▶ [Study questions]:
1. List every option shown on the "Views:" line of the mailing-list message about identity columns.
2. In the records, give the lines starting at the line containing "with the addition" and ending at the line containing "- https://github.com/sanger-tol/.github/labels/maintain : Tasks" as a JSON list of strings, one string per line, with blank lines omitted.

▶ [Extract to read]:
Re: identity columns

From: Vitaly Burovoy <vitaly(dot)burovoy(at)gmail(dot)com>
To: Peter Eisentraut <peter(dot)eisentraut(at)2ndquadrant(dot)com>
Cc: pgsql-hackers <pgsql-hackers(at)postgresql(dot)org>
Subject: Re: identity columns
Date: 2017-01-05 00:34:15
Message-ID: CAKOSWNmsci7jZzpoqWAH_QcVjQzwOMf04o91Jf5WVTkHbDMy2w@mail.gmail.com
Views: Raw Message | Whole Thread | Download mbox | Resend email
Thread:
Lists: pgsql-hackers

Hello, Peter,

I apologize for a silence since the last CF.
I've tested your last patch and have several nitpickings:

1. The fact COPY ignores GENERATED ALWAYS constraint (treats as
GENERATED BY DEFAULT) should be mentioned as well as rules.

2. Usually error message for identical columns (with LIKE clause)

[Stored data entries]

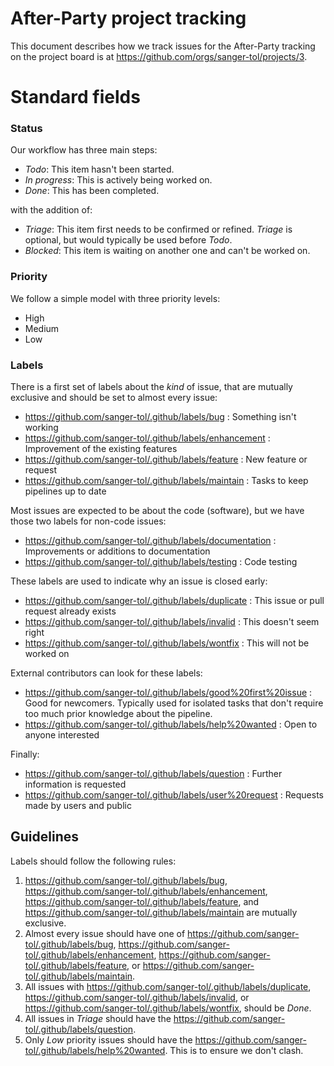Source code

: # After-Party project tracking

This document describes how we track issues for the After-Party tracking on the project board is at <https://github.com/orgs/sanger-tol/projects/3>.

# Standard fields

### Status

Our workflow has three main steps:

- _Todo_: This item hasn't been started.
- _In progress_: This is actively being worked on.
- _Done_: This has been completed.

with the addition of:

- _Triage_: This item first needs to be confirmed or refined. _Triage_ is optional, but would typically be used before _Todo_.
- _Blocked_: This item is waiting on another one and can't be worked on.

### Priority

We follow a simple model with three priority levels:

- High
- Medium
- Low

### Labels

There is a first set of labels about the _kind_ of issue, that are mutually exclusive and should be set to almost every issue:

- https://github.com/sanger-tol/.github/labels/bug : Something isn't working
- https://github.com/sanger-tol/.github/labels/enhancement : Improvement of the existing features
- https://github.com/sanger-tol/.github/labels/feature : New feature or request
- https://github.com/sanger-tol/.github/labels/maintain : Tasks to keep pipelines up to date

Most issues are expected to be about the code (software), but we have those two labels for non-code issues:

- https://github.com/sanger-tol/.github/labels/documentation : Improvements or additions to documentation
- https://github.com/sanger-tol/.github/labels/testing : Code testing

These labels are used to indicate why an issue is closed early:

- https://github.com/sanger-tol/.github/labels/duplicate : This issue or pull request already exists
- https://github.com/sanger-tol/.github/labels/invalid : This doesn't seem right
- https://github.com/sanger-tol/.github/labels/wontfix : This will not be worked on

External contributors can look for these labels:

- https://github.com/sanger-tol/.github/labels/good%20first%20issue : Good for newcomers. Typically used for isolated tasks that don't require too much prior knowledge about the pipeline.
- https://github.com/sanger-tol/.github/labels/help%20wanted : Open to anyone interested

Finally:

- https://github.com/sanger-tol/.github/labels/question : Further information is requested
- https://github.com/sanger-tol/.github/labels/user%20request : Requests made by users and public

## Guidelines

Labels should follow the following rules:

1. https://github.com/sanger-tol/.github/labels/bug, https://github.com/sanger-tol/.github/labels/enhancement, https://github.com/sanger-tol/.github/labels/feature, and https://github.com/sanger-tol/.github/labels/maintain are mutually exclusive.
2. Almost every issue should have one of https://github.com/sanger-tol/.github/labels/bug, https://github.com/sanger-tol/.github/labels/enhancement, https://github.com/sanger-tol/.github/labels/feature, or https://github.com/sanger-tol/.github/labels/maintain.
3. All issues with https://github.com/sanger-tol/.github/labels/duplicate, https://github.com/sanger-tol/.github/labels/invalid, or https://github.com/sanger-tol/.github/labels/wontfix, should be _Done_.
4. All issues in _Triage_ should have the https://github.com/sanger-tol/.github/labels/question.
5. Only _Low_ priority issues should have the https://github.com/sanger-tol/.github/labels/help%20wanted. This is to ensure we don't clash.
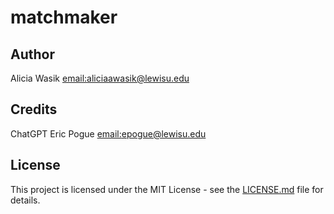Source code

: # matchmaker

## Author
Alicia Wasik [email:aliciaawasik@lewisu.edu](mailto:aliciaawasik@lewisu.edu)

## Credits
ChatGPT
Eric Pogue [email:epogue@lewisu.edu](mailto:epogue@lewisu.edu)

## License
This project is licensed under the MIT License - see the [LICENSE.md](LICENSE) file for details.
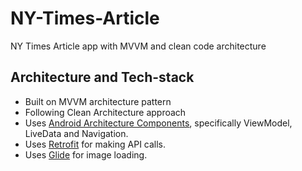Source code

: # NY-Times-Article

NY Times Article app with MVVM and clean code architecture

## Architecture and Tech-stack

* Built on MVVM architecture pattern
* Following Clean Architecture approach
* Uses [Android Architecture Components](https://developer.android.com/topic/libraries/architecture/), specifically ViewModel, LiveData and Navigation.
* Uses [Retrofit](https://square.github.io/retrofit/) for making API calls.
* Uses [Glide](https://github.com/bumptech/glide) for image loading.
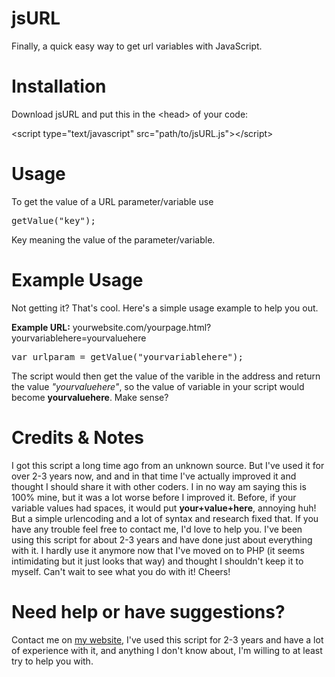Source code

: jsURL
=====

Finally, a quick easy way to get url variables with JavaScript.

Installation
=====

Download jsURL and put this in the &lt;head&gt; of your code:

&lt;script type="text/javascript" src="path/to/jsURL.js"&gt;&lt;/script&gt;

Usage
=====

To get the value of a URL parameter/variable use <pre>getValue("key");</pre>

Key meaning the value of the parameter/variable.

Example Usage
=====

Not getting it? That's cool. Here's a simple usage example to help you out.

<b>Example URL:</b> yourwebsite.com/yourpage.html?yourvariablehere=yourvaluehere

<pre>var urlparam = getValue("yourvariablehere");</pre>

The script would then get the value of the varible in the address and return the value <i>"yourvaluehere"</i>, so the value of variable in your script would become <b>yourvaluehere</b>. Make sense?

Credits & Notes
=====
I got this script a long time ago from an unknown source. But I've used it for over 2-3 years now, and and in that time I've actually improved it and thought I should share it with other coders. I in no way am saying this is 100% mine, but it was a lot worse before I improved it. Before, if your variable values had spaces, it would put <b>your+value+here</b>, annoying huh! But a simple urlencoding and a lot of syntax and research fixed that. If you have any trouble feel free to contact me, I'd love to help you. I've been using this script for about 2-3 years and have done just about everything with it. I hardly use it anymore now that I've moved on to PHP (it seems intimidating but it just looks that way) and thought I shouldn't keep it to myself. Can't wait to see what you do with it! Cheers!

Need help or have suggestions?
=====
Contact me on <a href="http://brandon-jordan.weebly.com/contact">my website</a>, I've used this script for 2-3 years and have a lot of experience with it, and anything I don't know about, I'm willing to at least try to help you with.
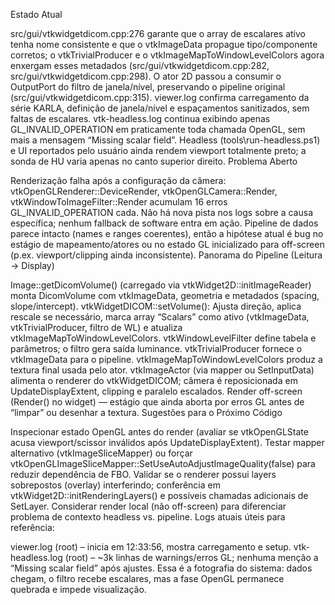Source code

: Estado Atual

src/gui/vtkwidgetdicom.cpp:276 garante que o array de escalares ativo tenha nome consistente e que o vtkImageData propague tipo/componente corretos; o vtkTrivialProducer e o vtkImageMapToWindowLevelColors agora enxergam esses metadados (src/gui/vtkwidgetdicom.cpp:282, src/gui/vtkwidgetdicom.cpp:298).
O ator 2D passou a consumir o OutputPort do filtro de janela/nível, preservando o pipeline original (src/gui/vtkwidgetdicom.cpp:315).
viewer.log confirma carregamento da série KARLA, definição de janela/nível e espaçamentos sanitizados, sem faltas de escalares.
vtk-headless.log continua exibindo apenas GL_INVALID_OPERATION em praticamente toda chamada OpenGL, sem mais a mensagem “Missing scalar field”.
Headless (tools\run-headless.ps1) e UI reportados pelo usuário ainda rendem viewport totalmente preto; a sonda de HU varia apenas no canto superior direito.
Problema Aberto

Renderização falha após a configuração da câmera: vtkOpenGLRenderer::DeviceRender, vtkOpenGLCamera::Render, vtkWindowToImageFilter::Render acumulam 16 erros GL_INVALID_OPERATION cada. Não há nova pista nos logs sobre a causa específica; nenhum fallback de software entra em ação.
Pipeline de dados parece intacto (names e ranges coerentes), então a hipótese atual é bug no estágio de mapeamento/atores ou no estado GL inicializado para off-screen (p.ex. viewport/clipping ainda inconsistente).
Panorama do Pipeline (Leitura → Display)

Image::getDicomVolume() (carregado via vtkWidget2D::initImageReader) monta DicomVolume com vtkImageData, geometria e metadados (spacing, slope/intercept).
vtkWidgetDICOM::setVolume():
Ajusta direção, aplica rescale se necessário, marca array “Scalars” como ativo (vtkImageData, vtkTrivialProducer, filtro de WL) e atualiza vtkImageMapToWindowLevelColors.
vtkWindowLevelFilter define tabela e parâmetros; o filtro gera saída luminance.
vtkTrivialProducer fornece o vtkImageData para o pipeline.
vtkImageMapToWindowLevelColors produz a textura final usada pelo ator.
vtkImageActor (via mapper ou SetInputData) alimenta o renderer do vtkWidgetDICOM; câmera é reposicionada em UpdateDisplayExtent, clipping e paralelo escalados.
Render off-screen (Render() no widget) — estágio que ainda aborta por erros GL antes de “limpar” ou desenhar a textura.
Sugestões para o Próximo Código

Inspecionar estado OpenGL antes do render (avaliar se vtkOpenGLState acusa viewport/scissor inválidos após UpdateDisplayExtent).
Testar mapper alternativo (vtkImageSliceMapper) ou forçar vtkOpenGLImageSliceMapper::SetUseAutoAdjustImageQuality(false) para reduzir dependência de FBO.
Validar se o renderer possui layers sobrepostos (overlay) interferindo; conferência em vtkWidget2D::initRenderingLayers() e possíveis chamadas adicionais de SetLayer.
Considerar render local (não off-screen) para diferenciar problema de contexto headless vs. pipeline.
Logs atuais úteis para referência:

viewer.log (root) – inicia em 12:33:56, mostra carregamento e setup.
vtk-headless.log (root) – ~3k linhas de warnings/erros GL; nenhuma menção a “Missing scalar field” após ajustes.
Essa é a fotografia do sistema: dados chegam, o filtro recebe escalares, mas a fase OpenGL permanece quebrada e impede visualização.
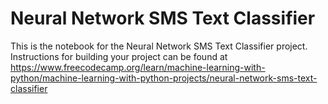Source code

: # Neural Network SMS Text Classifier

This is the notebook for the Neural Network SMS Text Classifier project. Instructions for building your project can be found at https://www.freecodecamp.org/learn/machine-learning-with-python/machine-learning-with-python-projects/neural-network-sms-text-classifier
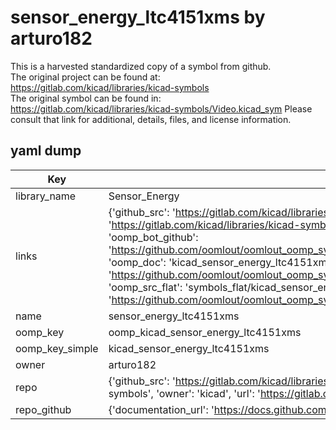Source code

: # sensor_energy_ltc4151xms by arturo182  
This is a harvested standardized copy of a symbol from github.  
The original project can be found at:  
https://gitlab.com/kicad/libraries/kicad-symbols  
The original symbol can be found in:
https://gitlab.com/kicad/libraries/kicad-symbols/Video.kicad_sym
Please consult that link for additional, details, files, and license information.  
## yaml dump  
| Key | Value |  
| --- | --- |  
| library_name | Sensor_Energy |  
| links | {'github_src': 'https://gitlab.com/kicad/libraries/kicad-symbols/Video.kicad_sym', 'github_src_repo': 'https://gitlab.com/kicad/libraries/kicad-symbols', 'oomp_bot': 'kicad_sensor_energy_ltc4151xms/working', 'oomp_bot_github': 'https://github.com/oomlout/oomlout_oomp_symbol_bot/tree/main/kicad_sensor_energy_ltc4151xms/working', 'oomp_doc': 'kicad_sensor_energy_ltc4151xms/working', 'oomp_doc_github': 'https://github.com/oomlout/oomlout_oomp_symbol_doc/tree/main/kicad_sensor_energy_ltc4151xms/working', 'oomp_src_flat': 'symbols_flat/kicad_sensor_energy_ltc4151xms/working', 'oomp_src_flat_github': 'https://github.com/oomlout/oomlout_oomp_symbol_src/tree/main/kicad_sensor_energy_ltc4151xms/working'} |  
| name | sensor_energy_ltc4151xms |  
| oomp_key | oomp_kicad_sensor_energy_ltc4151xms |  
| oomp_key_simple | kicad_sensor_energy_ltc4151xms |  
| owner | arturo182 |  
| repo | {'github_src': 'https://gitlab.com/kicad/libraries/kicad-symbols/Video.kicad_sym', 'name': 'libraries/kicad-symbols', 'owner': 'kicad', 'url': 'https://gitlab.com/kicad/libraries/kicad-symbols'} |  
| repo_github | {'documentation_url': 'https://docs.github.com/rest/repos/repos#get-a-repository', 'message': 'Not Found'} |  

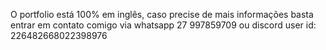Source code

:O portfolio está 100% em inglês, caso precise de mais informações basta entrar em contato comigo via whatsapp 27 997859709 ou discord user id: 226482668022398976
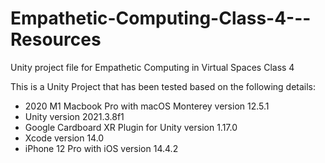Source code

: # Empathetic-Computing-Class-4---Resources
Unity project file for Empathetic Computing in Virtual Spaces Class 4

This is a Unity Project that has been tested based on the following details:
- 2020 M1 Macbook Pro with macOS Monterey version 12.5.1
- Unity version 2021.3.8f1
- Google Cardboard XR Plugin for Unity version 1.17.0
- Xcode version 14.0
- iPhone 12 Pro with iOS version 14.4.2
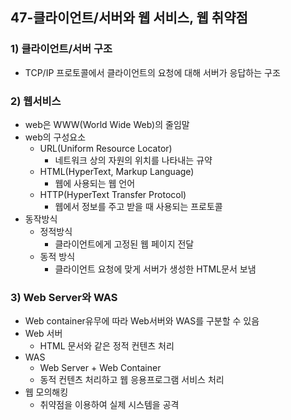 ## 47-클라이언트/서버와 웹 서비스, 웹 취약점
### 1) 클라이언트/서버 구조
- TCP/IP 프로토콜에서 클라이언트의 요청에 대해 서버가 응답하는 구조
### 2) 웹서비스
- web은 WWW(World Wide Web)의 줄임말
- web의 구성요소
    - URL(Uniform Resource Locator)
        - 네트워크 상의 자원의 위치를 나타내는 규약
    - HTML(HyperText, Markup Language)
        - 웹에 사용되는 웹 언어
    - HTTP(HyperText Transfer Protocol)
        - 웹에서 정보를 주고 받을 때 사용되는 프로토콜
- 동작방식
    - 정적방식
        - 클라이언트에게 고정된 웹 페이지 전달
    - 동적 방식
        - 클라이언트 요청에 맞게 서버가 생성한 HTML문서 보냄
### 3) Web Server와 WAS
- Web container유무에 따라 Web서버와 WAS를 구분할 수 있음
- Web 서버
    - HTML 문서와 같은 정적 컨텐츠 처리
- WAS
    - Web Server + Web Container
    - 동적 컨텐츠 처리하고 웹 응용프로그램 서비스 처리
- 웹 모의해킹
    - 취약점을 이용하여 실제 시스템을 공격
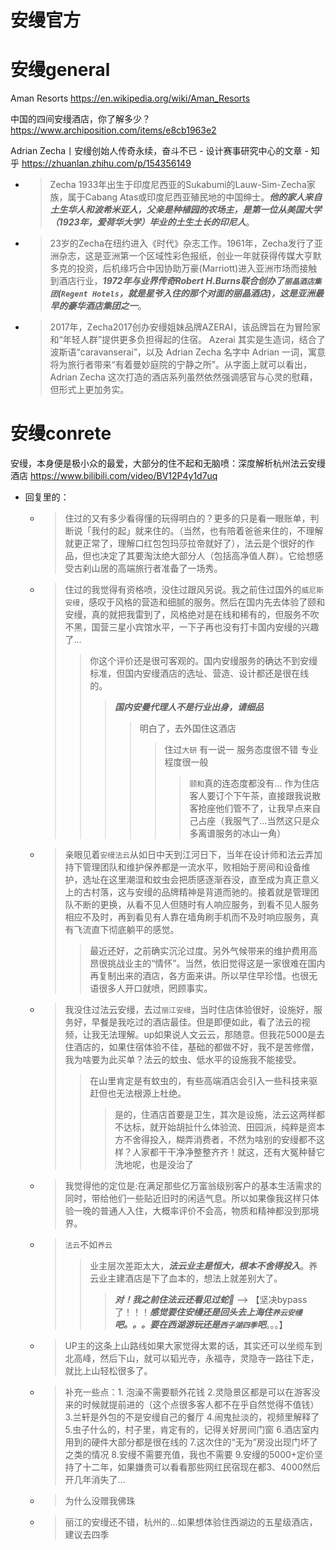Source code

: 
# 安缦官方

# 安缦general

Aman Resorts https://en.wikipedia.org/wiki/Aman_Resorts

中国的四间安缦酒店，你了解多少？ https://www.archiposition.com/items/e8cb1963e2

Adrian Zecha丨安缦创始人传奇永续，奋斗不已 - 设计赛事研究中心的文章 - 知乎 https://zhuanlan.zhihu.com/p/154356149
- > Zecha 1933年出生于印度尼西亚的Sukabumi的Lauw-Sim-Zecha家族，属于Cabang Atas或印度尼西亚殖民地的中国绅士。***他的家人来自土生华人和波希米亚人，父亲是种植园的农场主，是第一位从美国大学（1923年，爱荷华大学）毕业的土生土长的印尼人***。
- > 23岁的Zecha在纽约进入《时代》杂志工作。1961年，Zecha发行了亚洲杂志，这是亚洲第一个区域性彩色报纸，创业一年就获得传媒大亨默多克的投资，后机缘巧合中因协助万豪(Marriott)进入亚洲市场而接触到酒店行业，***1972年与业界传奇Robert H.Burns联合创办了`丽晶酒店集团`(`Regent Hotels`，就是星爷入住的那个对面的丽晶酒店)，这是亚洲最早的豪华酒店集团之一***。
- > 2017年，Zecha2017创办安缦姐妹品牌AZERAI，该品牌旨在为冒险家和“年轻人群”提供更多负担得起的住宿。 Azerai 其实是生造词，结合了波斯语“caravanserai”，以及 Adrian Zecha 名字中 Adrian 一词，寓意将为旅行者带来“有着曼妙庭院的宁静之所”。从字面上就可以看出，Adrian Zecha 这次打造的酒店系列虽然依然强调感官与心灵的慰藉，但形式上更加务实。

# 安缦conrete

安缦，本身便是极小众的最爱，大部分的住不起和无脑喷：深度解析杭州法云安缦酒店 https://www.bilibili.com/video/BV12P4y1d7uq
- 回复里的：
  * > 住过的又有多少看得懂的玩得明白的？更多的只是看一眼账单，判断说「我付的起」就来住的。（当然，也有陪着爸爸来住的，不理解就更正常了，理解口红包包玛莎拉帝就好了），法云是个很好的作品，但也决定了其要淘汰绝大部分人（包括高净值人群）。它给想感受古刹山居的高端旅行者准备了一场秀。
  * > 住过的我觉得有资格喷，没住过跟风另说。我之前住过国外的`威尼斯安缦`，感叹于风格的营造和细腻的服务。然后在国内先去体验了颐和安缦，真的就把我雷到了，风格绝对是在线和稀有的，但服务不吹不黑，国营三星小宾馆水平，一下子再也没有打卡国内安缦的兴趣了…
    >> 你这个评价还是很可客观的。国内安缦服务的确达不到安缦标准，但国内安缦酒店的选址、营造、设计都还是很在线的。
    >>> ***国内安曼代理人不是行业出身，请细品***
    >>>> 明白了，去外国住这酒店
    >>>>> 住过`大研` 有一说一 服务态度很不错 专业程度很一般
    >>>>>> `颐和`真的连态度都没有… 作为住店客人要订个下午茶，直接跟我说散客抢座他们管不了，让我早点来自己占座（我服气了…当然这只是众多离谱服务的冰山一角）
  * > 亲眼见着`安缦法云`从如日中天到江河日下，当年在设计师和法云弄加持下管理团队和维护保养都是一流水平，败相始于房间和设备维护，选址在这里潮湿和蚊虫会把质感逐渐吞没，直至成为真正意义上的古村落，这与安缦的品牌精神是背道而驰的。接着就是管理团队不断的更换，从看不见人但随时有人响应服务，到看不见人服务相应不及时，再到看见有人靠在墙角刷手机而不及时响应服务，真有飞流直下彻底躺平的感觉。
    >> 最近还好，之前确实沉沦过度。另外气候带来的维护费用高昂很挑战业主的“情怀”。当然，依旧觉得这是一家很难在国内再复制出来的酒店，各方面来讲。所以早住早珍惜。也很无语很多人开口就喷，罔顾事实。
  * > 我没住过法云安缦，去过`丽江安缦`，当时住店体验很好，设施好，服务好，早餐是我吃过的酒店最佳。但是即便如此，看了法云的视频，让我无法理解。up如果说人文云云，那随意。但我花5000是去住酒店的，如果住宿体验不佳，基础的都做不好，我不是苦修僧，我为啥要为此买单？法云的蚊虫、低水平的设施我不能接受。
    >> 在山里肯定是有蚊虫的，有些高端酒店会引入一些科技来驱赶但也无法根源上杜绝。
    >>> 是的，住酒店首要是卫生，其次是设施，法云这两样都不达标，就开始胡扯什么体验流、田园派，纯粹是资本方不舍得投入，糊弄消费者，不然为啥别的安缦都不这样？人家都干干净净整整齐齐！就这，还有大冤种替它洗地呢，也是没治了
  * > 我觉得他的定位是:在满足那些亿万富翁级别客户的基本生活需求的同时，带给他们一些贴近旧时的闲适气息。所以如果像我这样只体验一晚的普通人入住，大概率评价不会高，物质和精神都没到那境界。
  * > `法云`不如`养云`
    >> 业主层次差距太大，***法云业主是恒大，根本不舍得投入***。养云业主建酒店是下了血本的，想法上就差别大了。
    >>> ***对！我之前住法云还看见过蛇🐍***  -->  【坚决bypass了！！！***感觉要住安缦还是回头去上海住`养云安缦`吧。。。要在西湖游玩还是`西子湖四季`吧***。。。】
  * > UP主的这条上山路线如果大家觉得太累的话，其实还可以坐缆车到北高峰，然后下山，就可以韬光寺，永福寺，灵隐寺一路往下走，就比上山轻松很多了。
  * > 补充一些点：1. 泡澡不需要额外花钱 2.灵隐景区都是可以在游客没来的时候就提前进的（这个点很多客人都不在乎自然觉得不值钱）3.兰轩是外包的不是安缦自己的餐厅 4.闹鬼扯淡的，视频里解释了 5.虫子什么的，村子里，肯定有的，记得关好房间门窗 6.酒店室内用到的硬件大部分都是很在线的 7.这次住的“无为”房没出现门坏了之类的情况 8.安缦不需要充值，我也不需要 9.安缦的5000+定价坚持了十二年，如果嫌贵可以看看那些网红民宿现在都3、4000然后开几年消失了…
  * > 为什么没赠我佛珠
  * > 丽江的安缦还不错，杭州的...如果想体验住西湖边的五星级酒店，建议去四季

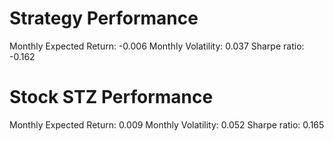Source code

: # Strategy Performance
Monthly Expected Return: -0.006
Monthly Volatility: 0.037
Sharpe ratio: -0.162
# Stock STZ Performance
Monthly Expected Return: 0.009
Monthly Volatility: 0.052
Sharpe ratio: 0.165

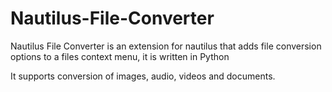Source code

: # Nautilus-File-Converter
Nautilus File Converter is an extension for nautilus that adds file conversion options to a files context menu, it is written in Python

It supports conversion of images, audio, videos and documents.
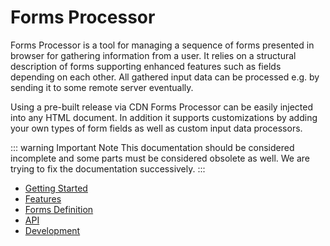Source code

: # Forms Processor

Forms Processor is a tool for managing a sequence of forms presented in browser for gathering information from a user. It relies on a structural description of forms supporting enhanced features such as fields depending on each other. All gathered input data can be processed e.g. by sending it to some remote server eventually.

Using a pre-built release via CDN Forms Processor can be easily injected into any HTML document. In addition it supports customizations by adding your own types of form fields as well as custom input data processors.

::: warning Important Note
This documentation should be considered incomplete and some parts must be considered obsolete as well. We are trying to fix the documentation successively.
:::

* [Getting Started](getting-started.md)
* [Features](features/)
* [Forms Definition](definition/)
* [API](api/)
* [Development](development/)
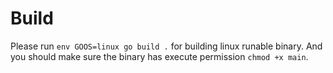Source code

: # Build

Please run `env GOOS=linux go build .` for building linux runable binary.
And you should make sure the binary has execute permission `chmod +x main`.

▶ [List of solutions]:
1. Raw Message, Whole Thread, Download mbox, Resend email

2.
[
  "with the addition of:",
  "- _Triage_: This item first needs to be confirmed or refined. _Triage_ is optional, but would typically be used before _Todo_.",
  "- _Blocked_: This item is waiting on another one and can't be worked on.",
  "### Priority",
  "We follow a simple model with three priority levels:",
  "- High",
  "- Medium",
  "- Low",
  "### Labels",
  "There is a first set of labels about the _kind_ of issue, that are mutually exclusive and should be set to almost every issue:",
  "- https://github.com/sanger-tol/.github/labels/bug : Something isn't working",
  "- https://github.com/sanger-tol/.github/labels/enhancement : Improvement of the existing features",
  "- https://github.com/sanger-tol/.github/labels/feature : New feature or request",
  "- https://github.com/sanger-tol/.github/labels/maintain : Tasks to keep pipelines up to date"
]